Page-level text extractions

────────────────

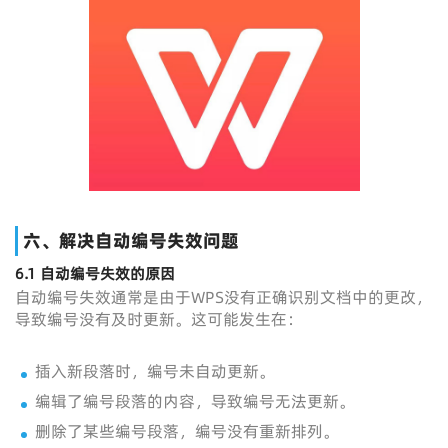
六、解决自动编号失效问题
6.1 自动编号失效的原因
自动编号失效通常是由于WPS没有正确识别文档中的更改，
导致编号没有及时更新。这可能发生在：
插入新段落时，编号未自动更新。
编辑了编号段落的内容，导致编号无法更新。
删除了某些编号段落，编号没有重新排列。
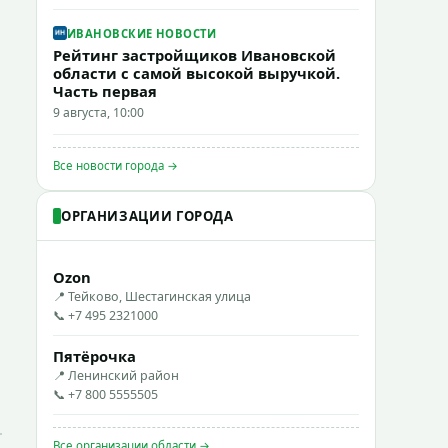
ИВАНОВСКИЕ НОВОСТИ
Рейтинг застройщиков Ивановской
области с самой высокой выручкой.
Часть первая
9 августа, 10:00
Все новости города →
ОРГАНИЗАЦИИ ГОРОДА
Ozon
📍 Тейково, Шестагинская улица
📞 +7 495 2321000
Пятёрочка
📍 Ленинский район
📞 +7 800 5555505
Все организации области →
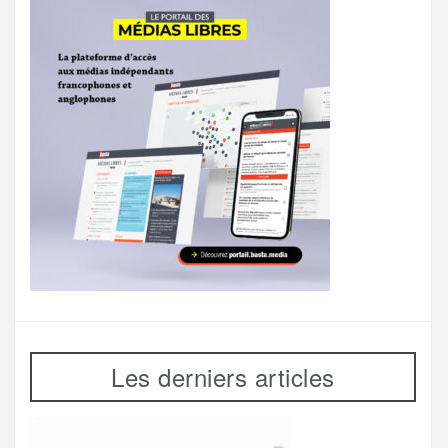
Les derniers articles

────────────────

Instructions to follow: Using the records above, pull out each line where the word "области" occurs.

Result of the task:
области с самой высокой выручкой.
Все организации области →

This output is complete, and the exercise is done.